United States Senator Marco Rubio on Wednesday said he will ask the Committee on Foreign Investment in the US (CFIUS) to review TikTok owner Beijing ByteDance Technology Co’s acquisition of Musical.ly.

“Today I will be asking CFIUS to review TikTok’s acquisition of Musical.ly. Ample & growing evidence exists that TikTok’s platform for western markets, including the U.S., are censoring content in line with China‘s communist government directives,” the Republican senator said in a tweet.

ByteDance, one of China’s fastest-growing startups, owns the country’s leading news aggregator Jinri Toutiao as well as TikTok, which has attracted celebrities like Ariana Grande and Katy Perry along with legions of US teenagers.

The company’s Chinese ownership and sudden spike in popularity have raised national security concerns among US lawmakers, who are still reeling from revelations that Russia used social media platforms to meddle in the 2016 US presidential election.

Congress cannot compel CFIUS to review individual cases, but the powerful committee does have jurisdiction to review previously unnotified transactions in perpetuity.

Chinese gaming company Beijing Kunlun Tech Co Ltd earlier this year agreed to a request by CFIUS to sell popular gay dating app Grindr, which it had owned since 2016.

Kunlun drew US ire after it gave some Beijing-based engineers access to the personal information of millions of Americans, such as their private messages and HIV status.

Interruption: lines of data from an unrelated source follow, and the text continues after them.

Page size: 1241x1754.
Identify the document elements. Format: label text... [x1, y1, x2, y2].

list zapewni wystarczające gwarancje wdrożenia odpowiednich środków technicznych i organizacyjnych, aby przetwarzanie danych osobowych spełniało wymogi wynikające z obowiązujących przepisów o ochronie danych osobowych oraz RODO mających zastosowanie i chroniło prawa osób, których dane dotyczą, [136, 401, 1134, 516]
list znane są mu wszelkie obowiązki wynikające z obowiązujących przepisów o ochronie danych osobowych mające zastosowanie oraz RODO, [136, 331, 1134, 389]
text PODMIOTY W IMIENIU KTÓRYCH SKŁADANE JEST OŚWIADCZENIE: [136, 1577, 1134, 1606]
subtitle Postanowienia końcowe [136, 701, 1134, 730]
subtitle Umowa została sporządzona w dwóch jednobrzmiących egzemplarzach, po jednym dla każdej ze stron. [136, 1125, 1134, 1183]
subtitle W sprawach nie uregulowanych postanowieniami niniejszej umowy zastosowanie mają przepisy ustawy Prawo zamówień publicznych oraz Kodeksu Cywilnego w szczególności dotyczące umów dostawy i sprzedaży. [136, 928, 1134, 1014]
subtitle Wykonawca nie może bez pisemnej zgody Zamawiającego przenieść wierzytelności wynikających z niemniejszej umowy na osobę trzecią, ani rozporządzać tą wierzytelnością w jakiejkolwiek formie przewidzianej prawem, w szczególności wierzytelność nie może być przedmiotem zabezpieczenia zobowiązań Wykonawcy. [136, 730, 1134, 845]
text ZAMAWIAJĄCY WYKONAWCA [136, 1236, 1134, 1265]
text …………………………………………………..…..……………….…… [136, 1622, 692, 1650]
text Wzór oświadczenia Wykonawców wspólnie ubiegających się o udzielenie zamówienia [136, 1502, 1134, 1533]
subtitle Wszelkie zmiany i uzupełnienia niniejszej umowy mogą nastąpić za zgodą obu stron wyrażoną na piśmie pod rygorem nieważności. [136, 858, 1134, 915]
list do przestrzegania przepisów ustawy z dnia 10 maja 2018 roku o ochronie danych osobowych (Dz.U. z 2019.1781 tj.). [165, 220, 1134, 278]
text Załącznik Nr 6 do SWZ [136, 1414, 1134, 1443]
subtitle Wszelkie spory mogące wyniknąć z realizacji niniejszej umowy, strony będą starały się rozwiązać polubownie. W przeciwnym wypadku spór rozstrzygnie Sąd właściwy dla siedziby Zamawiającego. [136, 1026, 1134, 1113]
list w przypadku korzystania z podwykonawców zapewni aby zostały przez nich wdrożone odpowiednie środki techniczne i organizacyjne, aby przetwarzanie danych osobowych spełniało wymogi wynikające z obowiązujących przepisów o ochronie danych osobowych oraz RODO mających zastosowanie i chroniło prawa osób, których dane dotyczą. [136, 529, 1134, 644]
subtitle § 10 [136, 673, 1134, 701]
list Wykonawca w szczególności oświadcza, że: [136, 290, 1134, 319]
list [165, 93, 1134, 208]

ByteDance bought Musical.ly for nearly $1bn in December 2017. It later shuttered Musical.ly and moved users to a revamped version of its own app, TikTok, which serves non-Chinese markets.

Musical.ly, released in 2014, and TikTok, launched in 2016, both enable users to create and share short singing and dancing videos that are set to well-known songs, with numerous special effect filters.

The company’s original app, Douyin, is similar to TikTok, but is only available in China and complies with local censorship requirements.

ByteDance counts venture firm Sequoia Capital and big private-equity firms such as KKR, General Atlantic and Hillhouse Capital Group as backers, sources have told Reuters.